From as early as 6 a.m., early childhood teacher Tandeka McKoy-Phipps can be seen making rounds in several St Andrew South communities, writing schoolwork on community notice boards or walls.

For the Union Gardens Infant School teacher, it is not just about setting work, but a means of empowering parents and students during the COVID-19 pandemic.

"In addition to Delacree Lane where I am from, I also write lessons on the boards in Payne Avenue, Union Gardens, McKoy Lane, and Tavares Gardens. I go to these communities every day to repeat the process. I then go home and get some rest and then later I will attend to the queries of parents and children from my class. The residents of these communities have welcomed it. Every child should have an opportunity to get an education during these challenging times," she said.

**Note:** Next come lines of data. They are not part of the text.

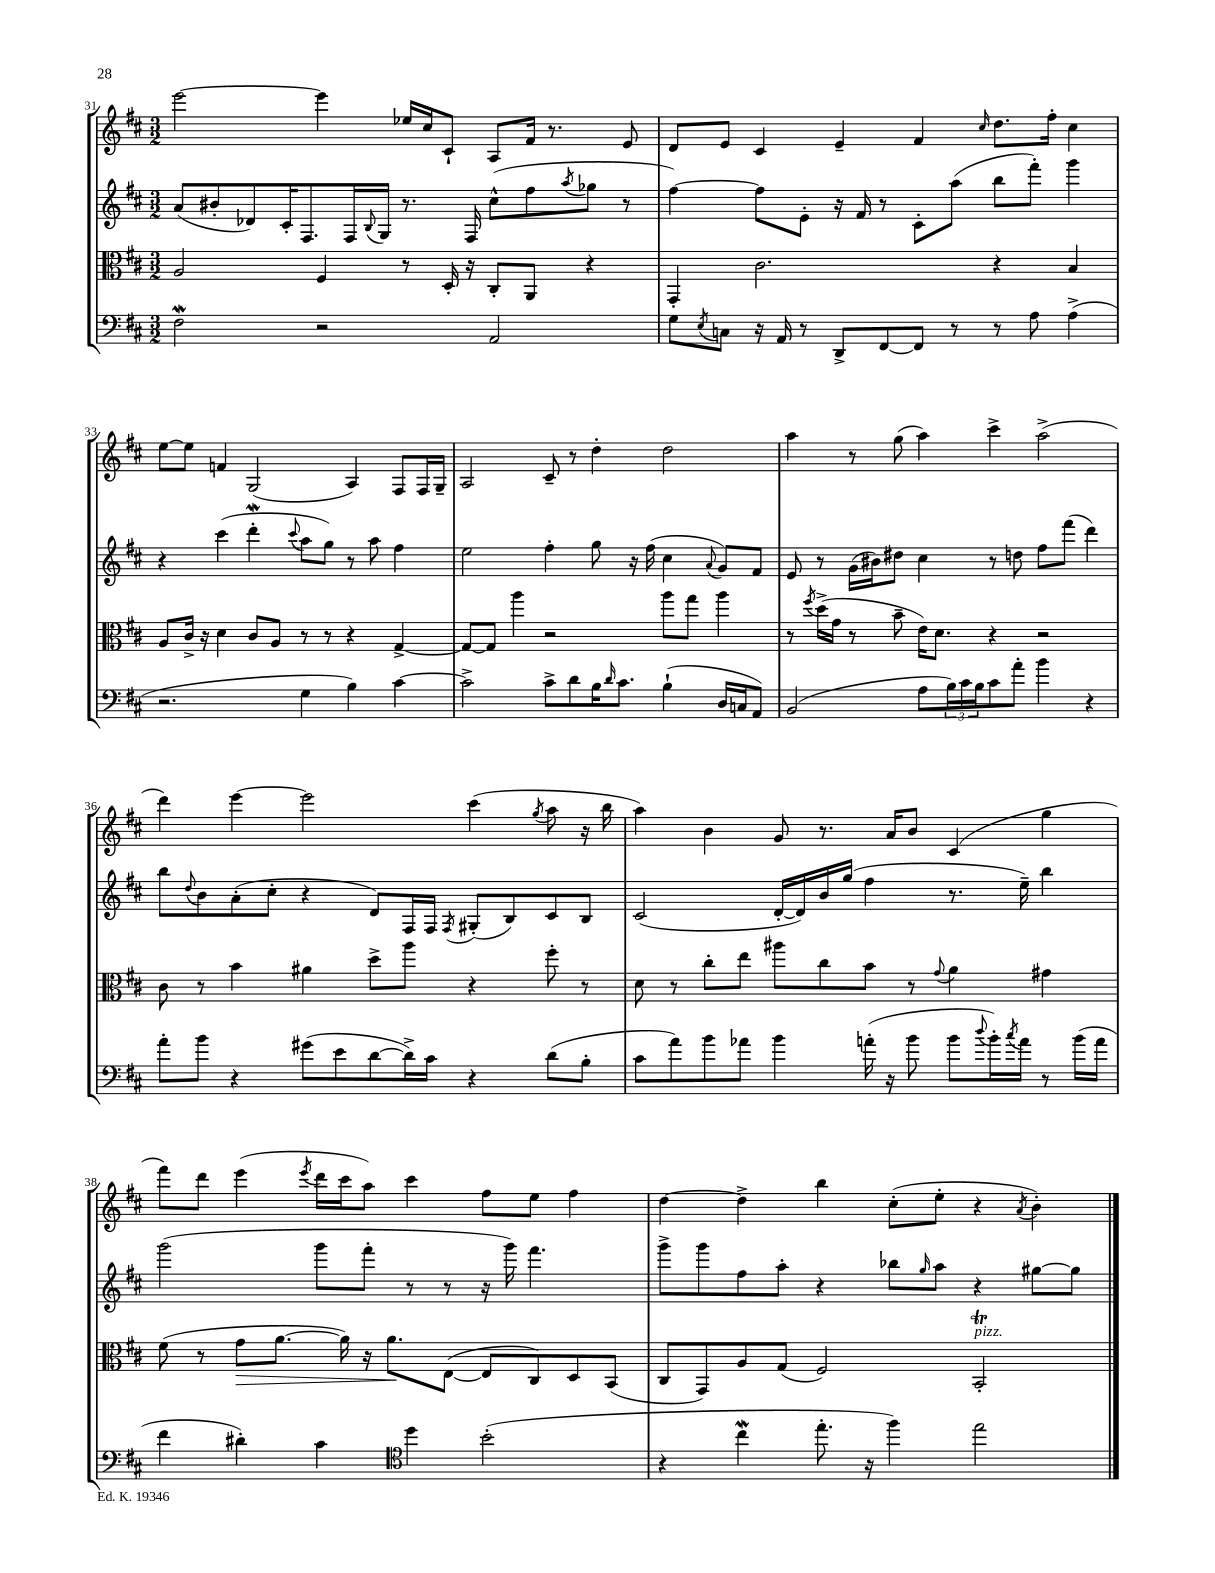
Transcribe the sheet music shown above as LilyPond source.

<<
\new StaffGroup <<
\new Staff = "s0" {
    \clef treble \key d \major \numericTimeSignature \time 3/2
    e'''2~ e'''4 ees''16 cis''16 cis'8-! a8 fis'16 r8. e'8 |
    d'8 e'8 cis'4 e'4-- fis'4 \grace { cis''16 } d''8. fis''16-. cis''4 |
    e''8~ e''8 f'4 g2( a4) fis8 fis16 g16-- |
    a2 cis'8-- r8 d''4-. d''2 |
    a''4 r8 g''8( a''4) cis'''4-> a''2->( |
    d'''4) e'''4~ e'''2 cis'''4( \acciaccatura { g''8 } a''8 r16 b''16 |
    a''4) b'4 g'8 r8. a'16 b'8 cis'4( g''4 |
    fis'''8) d'''8 e'''4( \acciaccatura { e'''8 } d'''16 cis'''16 a''8) cis'''4 fis''8 e''8 fis''4 |
    d''4~ d''4-> b''4 cis''8-.( e''8-. r4 \acciaccatura { a'8 } b'4-.) \bar "|." |
}
\new Staff = "s1" {
    \clef treble \key d \major \numericTimeSignature \time 3/2
    a'8( bis'8-. des'8) cis'16-. fis8. fis16 \appoggiatura { b8 } g16 r8. fis16 cis''8-^( fis''8 \acciaccatura { a''8 } ges''8 r8 |
    fis''4~) fis''8 e'8-. r16 fis'16 r8 cis'8-. a''8( b''8 fis'''8-.) g'''4 |
    r4 cis'''4( d'''4-.\mordent \appoggiatura { cis'''8 } a''8 g''8) r8 a''8 fis''4 |
    e''2 fis''4-. g''8 r16 fis''16( cis''4 \appoggiatura { a'8 } g'8) fis'8 |
    e'8 r8 g'16( bis'16) dis''8 cis''4 r8 d''8 fis''8 fis'''8( d'''4) |
    b''8 \appoggiatura { d''8 } b'8 a'8-.( cis''8-. r4 d'8) fis16 fis16 \acciaccatura { fis8 } gis8-.( b8) cis'8 b8 |
    cis'2( d'16~-. d'16) b'16 g''16( fis''4 r8. e''16--) b''4 |
    g'''2( g'''8 fis'''8-. r8 r8 r16 g'''16) fis'''4. |
    g'''8-> g'''8 fis''8 a''8-. r4 bes''8 \grace { g''16 } a''8 r4 gis''8~ gis''8 \bar "|." |
}
\new Staff = "s2" {
    \clef alto \key d \major \numericTimeSignature \time 3/2
    a2 fis4 r8 d16-. r16 cis8-. a,8 r4 |
    g,4-. cis'2. r4 b4 |
    a8 cis'16-> r16 d'4 cis'8 a8 r8 r8 r4 g4~-> |
    g8~ g8 a''4 r2 a''8 g''8 a''4 |
    r8 \acciaccatura { fis''8 } d''16->( g'16 r8 b'8-- e'16) d'8. r4 r2 |
    cis'8 r8 b'4 ais'4 d''8-> a''8 r4 fis''8-. r8 |
    d'8 r8 cis''8-. e''8 ais''8 cis''8 b'8 r8 \appoggiatura { g'8 } a'4 gis'4 |
    fis'8( r8 g'8\> a'8.~ a'16) r16 a'8.\! e8~( e8 cis8) d8 b,8( |
    cis8 g,8) a8 g8( fis2) b,2-.\trill^\markup { \italic "pizz." } \bar "|." |
}
\new Staff = "s3" {
    \clef bass \key d \major \numericTimeSignature \time 3/2
    fis2\mordent r2 a,2 |
    g8 \acciaccatura { e8 } c8 r16 a,16 r8 d,8-> fis,8~ fis,8 r8 r8 a8 a4->( |
    r2. g4 b4) cis'4~ |
    cis'2-> cis'8-> d'8 b16 \grace { d'16 } cis'8. b4-!( d16 c16 a,8) |
    b,2( a8 \tuplet 3/2 { b16) cis'16 b16 } cis'8 a'8-. b'4 r4 |
    a'8-. b'8 r4 gis'8( e'8 d'8~ d'16->) cis'16 r4 d'8( b8-. |
    cis'8 a'8) b'8 aes'8 b'4 a'16-.( r16 b'8 b'8 \appoggiatura { d''8 } b'16-.) \acciaccatura { cis''8 } a'16 r8 b'16( a'16 |
    fis'4 dis'4-.) cis'4 \clef tenor d''4 b'2-.( |
    r4 cis''4\mordent e''8.-. r16 fis''4) e''2 \bar "|." |
}
>>
>>
\layout { \context { \Score currentBarNumber = #31 } }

McKoy-Phipps, who has been an educator for two decades, decided to do a walk-through and to see which communities really needed this type of intervention.

"Children are just running up and down loosely. It is not every parent that understands how to manipulate the online sites to pull down the work, but with the community boards, they can just take pictures or write off the notes for the children," she added.

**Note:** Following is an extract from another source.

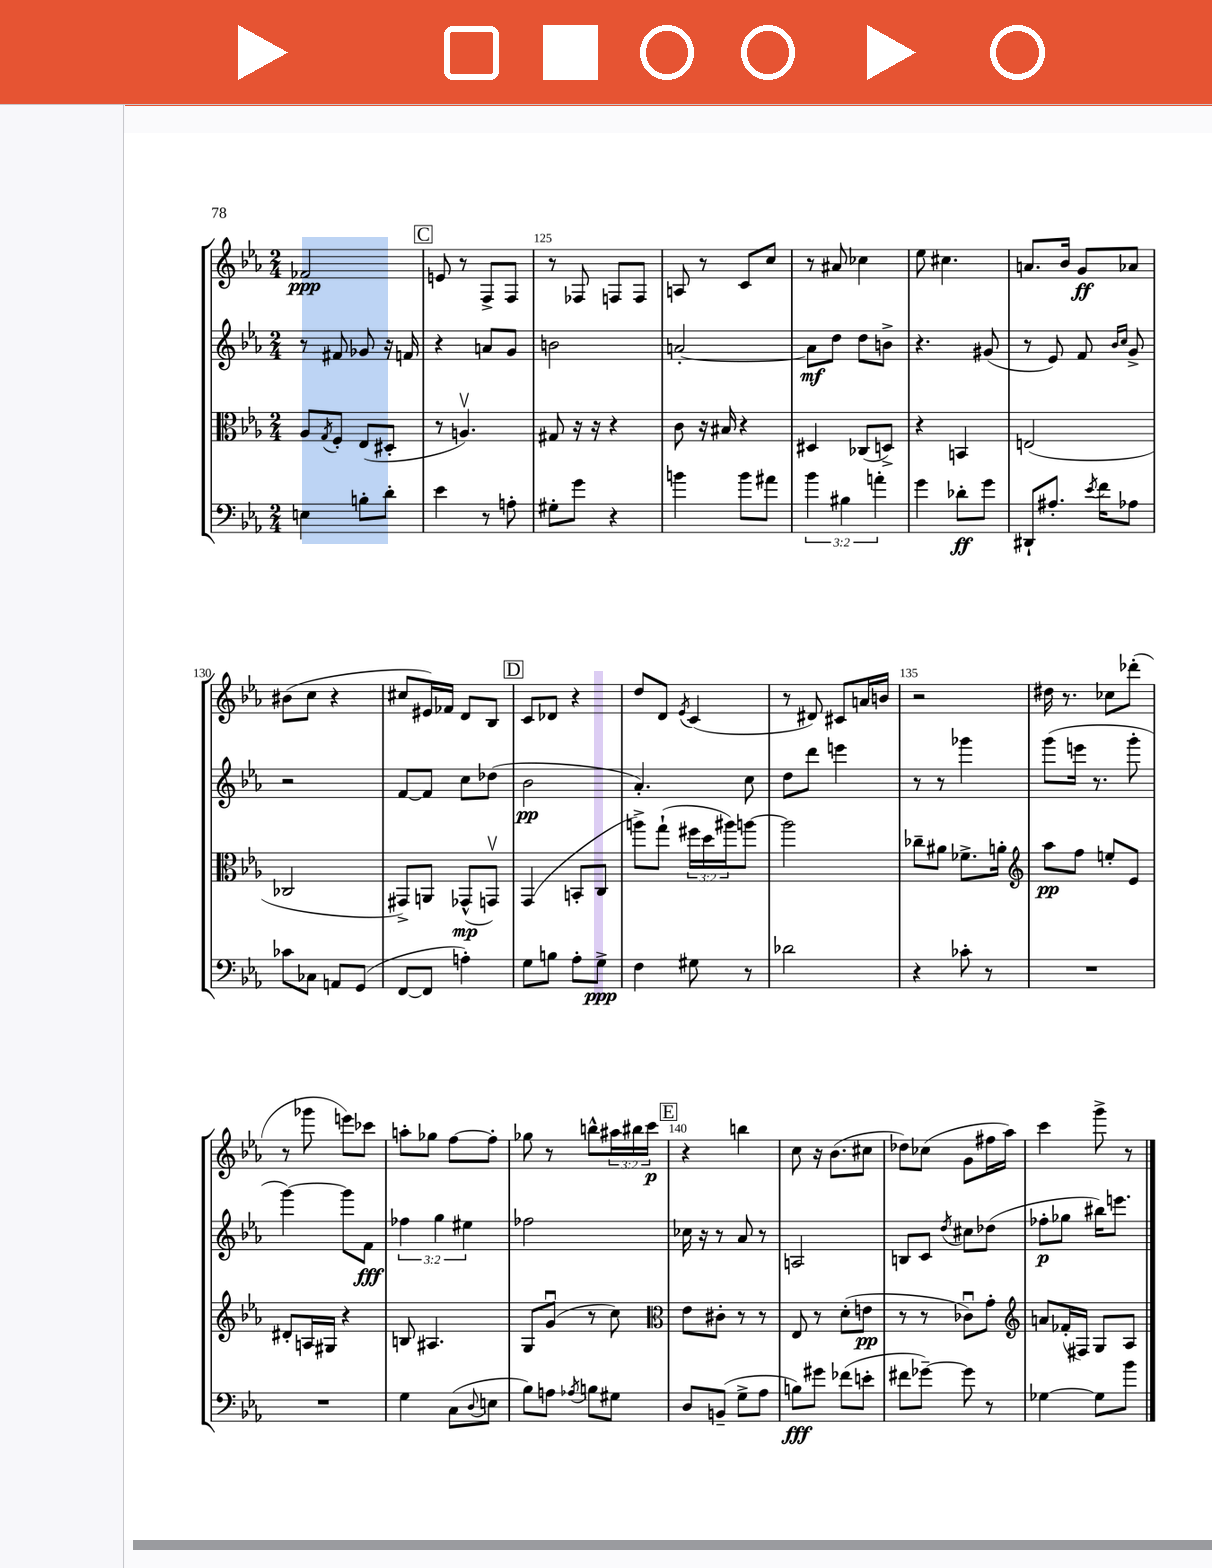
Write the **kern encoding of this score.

Phipps stated that a few of the residents were a bit skeptical, especially when they saw her painting the walls.

"Some never understood the importance of it, but they gravitated to the idea when they saw me returning each day. They could always tell that I was a teacher by my approach, and fear was never once in my mind because I know that what I am doing is for good and God will ensure my protection," she said. She also gets parents involved.

"Twice weekly I will have a parent centred virtual classroom on Zoom to teach the parents how to be a substitute for me in giving lessons to their children. Some of the lessons I might send by WhatsApp or use that app to explain it. I feel really good when I see the parents bragging about getting the teaching right," she said.